Applying lessons from fighter pilots to deal with today’s fast-paced work environment

Key Takeaways:

  • Task saturation can lead to decreased performance and an increase in execution errors.
  • Three techniques to handle task saturation are using checklists, conducting cross-checks, and offering mutual support.
  • Leveraging these techniques can help manage stress and workload, ensuring optimal performance.

In the high-stakes world of air force fighter pilots, dealing with task saturation – having too much to do with too little time, tools, or resources – is a critical skill. Fighter pilots employ specific strategies to manage task saturation, which can be applied to the modern workplace, where professionals often struggle with the same issue.

Understanding Task Saturation

Task saturation can manifest in three ways: shutting down, compartmentalizing, and channelizing.

  • Shutting down is when a person stops performing due to overwhelming tasks.
  • Compartmentalizing and channelizing occur when an individual appears busy, but they are merely organizing and reorganizing lists or tackling tasks sequentially, without generating effective results.

Whether the overload is real or imagined, the feeling of being overloaded can significantly reduce performance and increase errors.

Solutions to Task Saturation

To combat task saturation, high performers can use the same strategies that fighter pilots employ:

  1. Checklists: Use checklists to navigate through tasks efficiently, reduce stress, and avoid common mistakes.
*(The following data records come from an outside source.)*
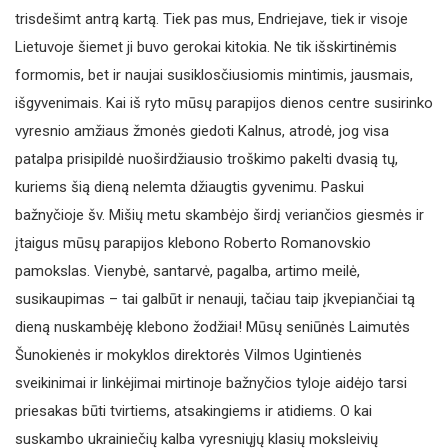
trisdešimt antrą kartą. Tiek pas mus, Endriejave, tiek ir visoje
Lietuvoje šiemet ji buvo gerokai kitokia. Ne tik išskirtinėmis
formomis, bet ir naujai susiklosčiusiomis mintimis, jausmais,
išgyvenimais. Kai iš ryto mūsų parapijos dienos centre susirinko
vyresnio amžiaus žmonės giedoti Kalnus, atrodė, jog visa
patalpa prisipildė nuoširdžiausio troškimo pakelti dvasią tų,
kuriems šią dieną nelemta džiaugtis gyvenimu. Paskui
bažnyčioje šv. Mišių metu skambėjo širdį veriančios giesmės ir
įtaigus mūsų parapijos klebono Roberto Romanovskio
pamokslas. Vienybė, santarvė, pagalba, artimo meilė,
susikaupimas – tai galbūt ir nenauji, tačiau taip įkvepiančiai tą
dieną nuskambėję klebono žodžiai! Mūsų seniūnės Laimutės
Šunokienės ir mokyklos direktorės Vilmos Ugintienės
sveikinimai ir linkėjimai mirtinoje bažnyčios tyloje aidėjo tarsi
priesakas būti tvirtiems, atsakingiems ir atidiems. O kai
suskambo ukrainiečių kalba vyresniųjų klasių moksleivių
Checklists act as a memory jogger and a quick guide, based on standard operating procedures, training, and experience. They can help build momentum and guide through choke points.
  2. Cross-checks: In a fighter pilot’s cockpit, there are hundreds of instruments. However, only a few are vital for flight control. Similarly, high performers can identify their vital few “gauges” or indicators that tell them how they are performing. Regular data inputs from these “instruments” and disciplined cross-checking help maintain focus on what truly matters.
  3. Mutual Support: Fighter pilots never operate alone; they always have a wingman. Likewise, high performers can use their support network to back them up, catch what they miss, and offer help when needed. This strategy promotes teamwork and shared responsibility, essential elements in mitigating task saturation.


Like fighter pilots, high performers can combat task saturation with checklists, cross-checks, and mutual support. By adopting these strategies, professionals can manage their workload more effectively, improve their performance, and reduce execution errors. It is a testament to the fact that complex problems often have simple solutions—if only we look in the right places.